▶ WORK TASK:
From the first line to the last, output the data exactly as it stands, minus its pictures.

[Records drawn from a dataset]

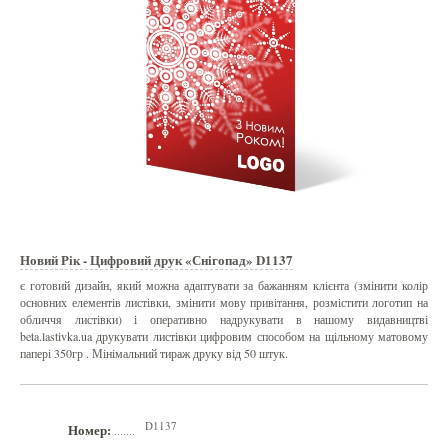
Новий Рік - Цифровий друк «Снігопад» D1137
є готовий дизайн, який можна адаптувати за бажанням клієнта (змінити колір
основних елементів листівки, змінити мову привітання, розмістити логотип на
обличчя листівки) і оперативно надрукувати в нашому видавництві
beta.lastivka.ua друкувати листівки цифровим способом на щільному матовому
папері 350гр . Мінімальний тираж друку від 50 штук.
D1137
Номер:
.......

▶ EXERCISE SOLUTION:
Новий Рік - Цифровий друк «Снігопад» D1137
є готовий дизайн, який можна адаптувати за бажанням клієнта (змінити колір
основних елементів листівки, змінити мову привітання, розмістити логотип на
обличчя листівки) і оперативно надрукувати в нашому видавництві
beta.lastivka.ua друкувати листівки цифровим способом на щільному матовому
папері 350гр . Мінімальний тираж друку від 50 штук.
D1137
Номер:
.......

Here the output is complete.